You know that old story about there being three sides to every story: his, mine, and the truth? We both have different recollections of how events, disagreements, and past hurts have happened and to this day can easily start an argument about the past. Our counselor told us to own our own feelings, and not beat each other up that we don't feel the same things or that we remember events from our own perspectives.
The number one issue the counselor identified is that we both have to stop threatening each other. Gary has to stop threatening to divorce me and I have to control my emotional responses to bad situations and quit becoming suicidal. In essence we are each telling each other that if we don't get our way, the marriage is going to end in one fashion or another.
We were instructed to communicate our needs only twice to each other and then lay off the subject. The first communication is that one of our needs is not being met, and the second communication is for clarification. If neither one of us is willing to meet the other's needs for whatever reason, then we have to determine if it is something we can live with or if it is time to dissolve the marriage and go our own way.
Instead of giving me hope that marriage counseling could help us identify and work on our problems, I left feeling that there were more and bigger problems in our marriage than I recognized and the experience left me feeling fearful of our future. We both agreed to keep attending the counseling together, and I will go individually. Gary admitted to being really depressed, yet he is not ready to face his issues as an individual in couseling.

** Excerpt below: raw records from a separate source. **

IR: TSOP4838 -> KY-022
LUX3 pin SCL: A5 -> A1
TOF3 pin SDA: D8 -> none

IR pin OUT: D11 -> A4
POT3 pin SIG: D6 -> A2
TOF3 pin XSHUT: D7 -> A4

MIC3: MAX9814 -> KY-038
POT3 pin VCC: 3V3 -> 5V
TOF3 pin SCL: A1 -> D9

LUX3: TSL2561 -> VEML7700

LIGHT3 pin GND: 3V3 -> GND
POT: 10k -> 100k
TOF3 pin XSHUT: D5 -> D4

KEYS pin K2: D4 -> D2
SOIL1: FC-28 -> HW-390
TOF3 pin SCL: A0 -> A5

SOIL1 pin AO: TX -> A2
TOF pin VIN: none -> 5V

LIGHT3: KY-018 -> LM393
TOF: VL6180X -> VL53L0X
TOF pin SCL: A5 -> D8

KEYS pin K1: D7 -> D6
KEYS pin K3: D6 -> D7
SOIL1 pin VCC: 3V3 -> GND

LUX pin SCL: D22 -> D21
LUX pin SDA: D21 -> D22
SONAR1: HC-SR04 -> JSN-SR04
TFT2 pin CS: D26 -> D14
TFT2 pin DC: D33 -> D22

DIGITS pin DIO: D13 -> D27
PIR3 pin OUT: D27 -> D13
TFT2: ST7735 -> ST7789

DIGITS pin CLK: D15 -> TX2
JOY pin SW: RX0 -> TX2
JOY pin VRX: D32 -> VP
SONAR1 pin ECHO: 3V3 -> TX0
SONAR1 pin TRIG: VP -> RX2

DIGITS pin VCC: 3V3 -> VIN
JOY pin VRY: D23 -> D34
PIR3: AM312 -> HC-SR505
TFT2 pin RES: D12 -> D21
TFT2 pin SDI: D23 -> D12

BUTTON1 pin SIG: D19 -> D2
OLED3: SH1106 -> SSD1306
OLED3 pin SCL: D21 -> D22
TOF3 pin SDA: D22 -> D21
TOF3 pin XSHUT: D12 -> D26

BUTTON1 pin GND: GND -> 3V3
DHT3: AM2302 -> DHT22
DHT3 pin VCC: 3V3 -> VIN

So where does that leave us right now? I think we are both walking on eggshells to keep the peace until we learn better communication, anger management, and self-management skills. I have had so much therapy before that this should be just like a refresher course for me. I am still optimistic that we both want to do what it takes to save our marriage...at least we are paying it lip service. But in reality, can we both change enough and go far enough towards meeting each others needs to stay together? Can we address our issues as adults and not like children? Right now we are treating each other with respect and trying to behave as we are indeed one. I am trying to remember that marriage is a parternership and not to exclude Gary from any of my decisions nor act impulsively in a way that would harm our marriage.
We pray each day for the good Lord to heal our marriage and give us strength to overcome any obstacles. All things are possible through God, if we just let go and Let God. Still, we have free will and must chose the right path in order for us to stay together. There is no magic bullet here, just like there is no magic bullet for my health issues that have become quite burdensome on the marriage.
Please keep us in your thoughts and prayers.